I missed the outside when I was in the hospital. I walked the halls every day as soon as I was allowed up. My digestion hurts a little, I think it will until my body realizes everything has been displaced. I had the best nurses in Shadyside Hospital's 4Main ward. This floor is for people to heal who have cancers and have had surgery. Some people will be there for a week, some people for months. The nurses helped me when I got weepy when I couldn't talk because of the tube down my nose and throat. They washed my feet and legs when I couldn't bend over, and was frustrated with being sweaty and stinky. They changed the sheets on my bed, they helped me when I needed just a little more pain relief. They were amazing. It makes me weepy thinking how wonderful these people were, and how so many of the patients there treat them with derision.
My doctors talked to me every day, at least 3 times a day, checking in. They told me how good I looked. Everyone said encouraging things to me as I walked the halls. Friends visited me in the hospital, even when I could barely croak out a few words here and there.
I don't like relying on people to do things for me. Being in the hospital and having to ask for help was very difficult for me. But I wouldn't have been able to do it on my own.

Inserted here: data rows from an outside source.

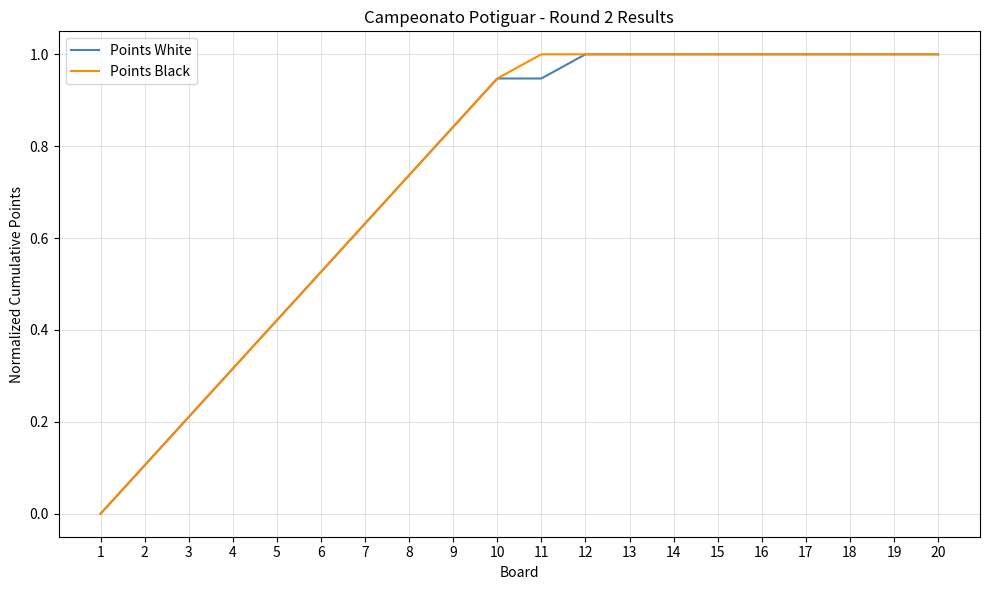

Is this an area chart (filled region under the line)?

No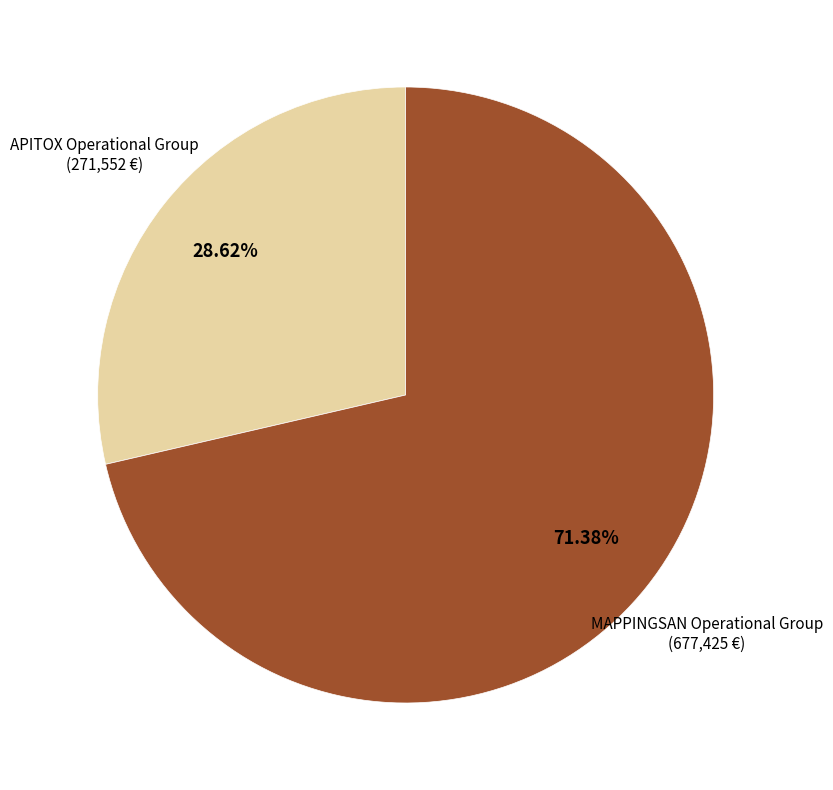

To the nearest percent, what is the difference between the APITOX Operational Group and MAPPINGSAN Operational Group slice percentages?

43%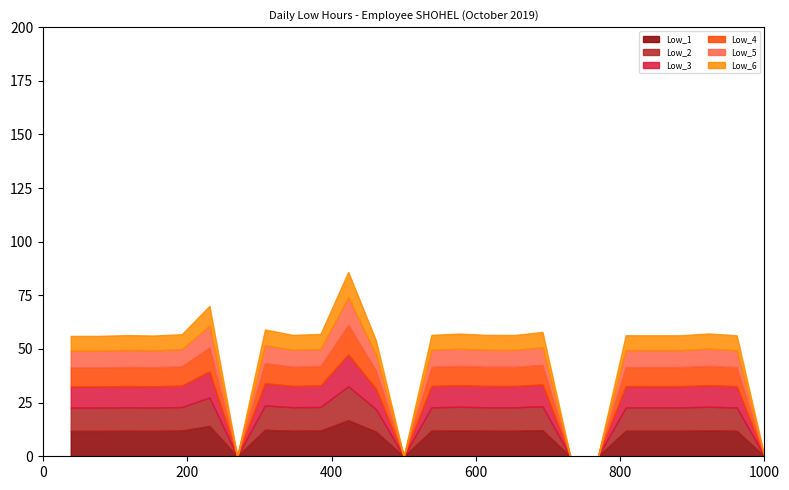

What is the total value across all series at 23?

56.4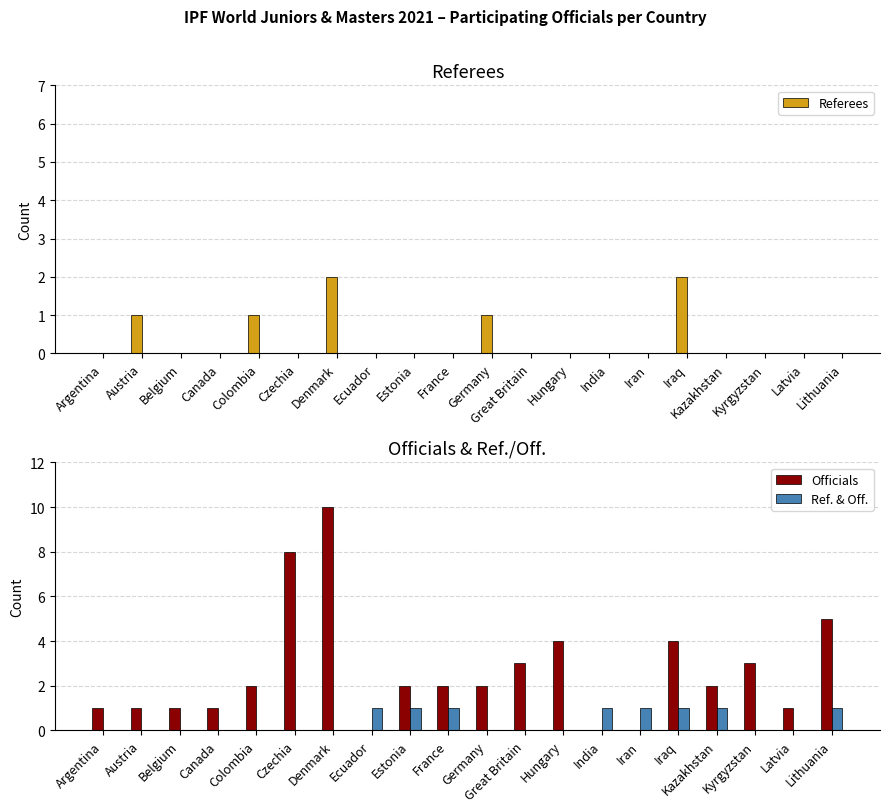

List the series in order of their peak value, highest first.

Officials, Referees, Ref. & Off.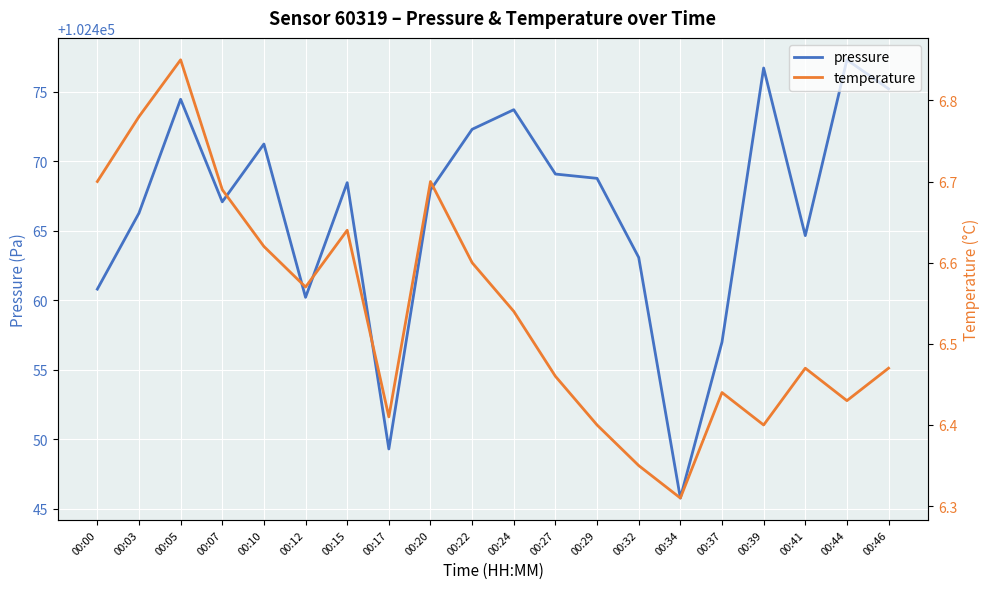

Which series changed the most between 00:39 and 00:46?

pressure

So will I be cancer free the rest of my life? Maybe. Maybe not. But I get a fresh slate to work with now, to keep track of anything else that might appear, and to have a better way to control this syndrome. Being a healthy and strong patient made all the difference. I feel good. My head is good, and my body is getting stronger every day. I will take recovery nice and slow and even so not to set myself back, but I think this is a good year to run 100 miles. To prove that I've beaten this, and that I will continue to live life fully, every day, and to enjoy the little things, and love everything, and get outside and breath in, and be very much alive.